DOCUMENT SECTION:
== Segment start ==
January-March 1920
Lawrence
completes most of a new draft of
Seven Pillars in four weeks, working at 14 Barton
Street. The result is useful, but 'hopelessly bad as a text'.
April 1920
Lawrence returns to Oxford for the month. He joins a group that
is privately urging the Government to set up a new
Middle East Department.
August 1920
Lawrence begins work on an abridgement of Seven Pillars
with a view to publication in the United States, where publicity will not be an embarrassment. He hopes that the profits will pay for a
building to house the printing
press at Pole Hill. He
abandons the project after drafting a few chapters,
because he is advised that the income from
publication in the US alone will not be very great.
September 1920
Lawrence starts work on a polished draft of
the complete text of Seven Pillars.
== Segment end ==
DIRECTIONS:
A. Answer these questions from the Lawrence timeline, one per line:
(i) At what address did Lawrence work on the new draft of Seven Pillars in early 1920?
(ii) What did the group Lawrence joined in April 1920 privately urge the Government to set up?
(iii) What did Lawrence hope the profits from a United States abridgement would pay for?
B. Reproduce exactly the part of the Lawrence timeline that opens with the words containing "January-March 1920" and closes with "as a text'.".
C. Take the Lawrence timeline further, continuing from its last entry.

THE DATA:
== Segment start ==
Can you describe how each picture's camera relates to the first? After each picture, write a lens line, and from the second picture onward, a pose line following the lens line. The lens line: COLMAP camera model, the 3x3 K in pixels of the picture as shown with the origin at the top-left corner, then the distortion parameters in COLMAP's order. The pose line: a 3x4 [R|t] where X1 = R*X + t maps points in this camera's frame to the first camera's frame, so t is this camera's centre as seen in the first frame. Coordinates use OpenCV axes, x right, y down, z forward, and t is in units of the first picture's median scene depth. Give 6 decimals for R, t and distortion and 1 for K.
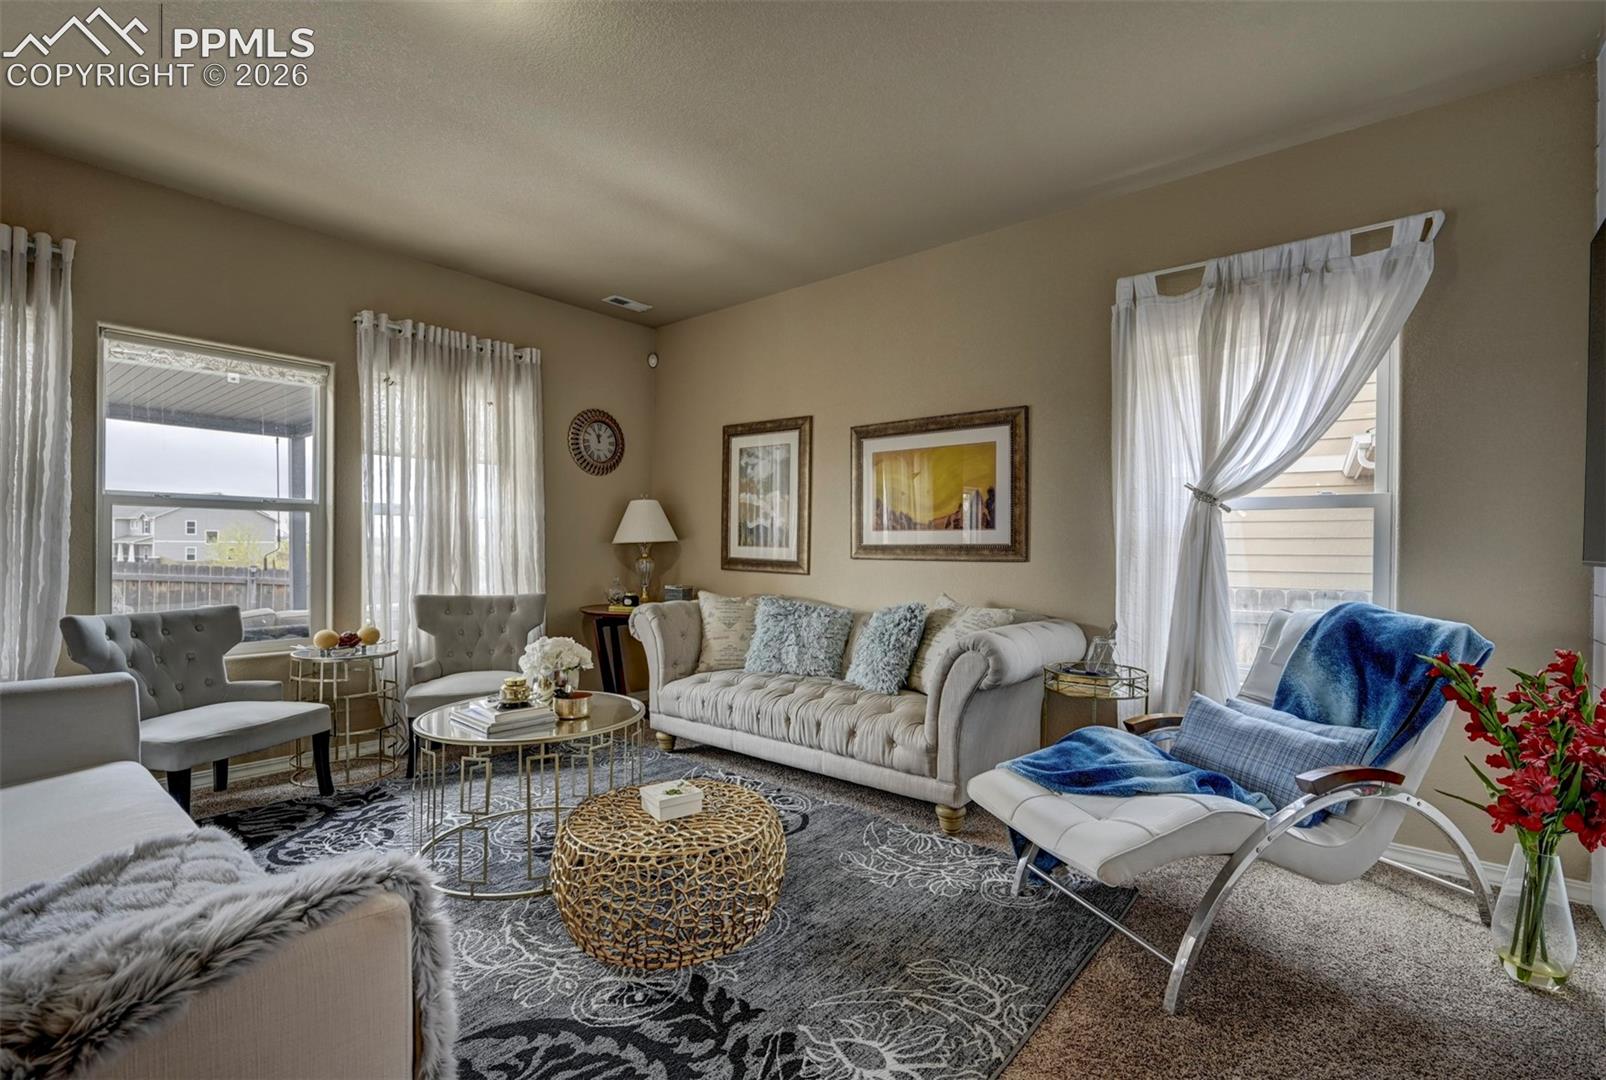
== Segment end ==
PER-TASK ANSWERS:
A.
(i) 14 Barton Street
(ii) A new Middle East Department
(iii) A building to house the printing press at Pole Hill

B.
January-March 1920
Lawrence
completes most of a new draft of
Seven Pillars in four weeks, working at 14 Barton
Street. The result is useful, but 'hopelessly bad as a text'.

C.
He also begins to make contact with artists willing
to execute portraits for the book. Notable among
these is Eric Kennington, who agrees to travel to
the Middle East to draw portraits of Arabs who took
part.
October 1920
While working on Seven Pillars, Lawrence also continues
to campaign, privately and in the press, against the
Middle East settlement.
November 1920
Winston Churchill is appointed Colonial Secretary and makes
plans to set up a Middle East Department. One of his
principal tasks will be to find a solution to
Britain's difficulties in Mesopotamia (approximately
equivalent to modern Iraq).
Attempts by the
Imperial Government of India to impose a colonial
administration there have provoked a large-scale
rebellion.
December 1920
On 4 December, Lawrence is invited to meet Churchill in London
to discuss the problem of the Middle East. There are
two further meetings that month.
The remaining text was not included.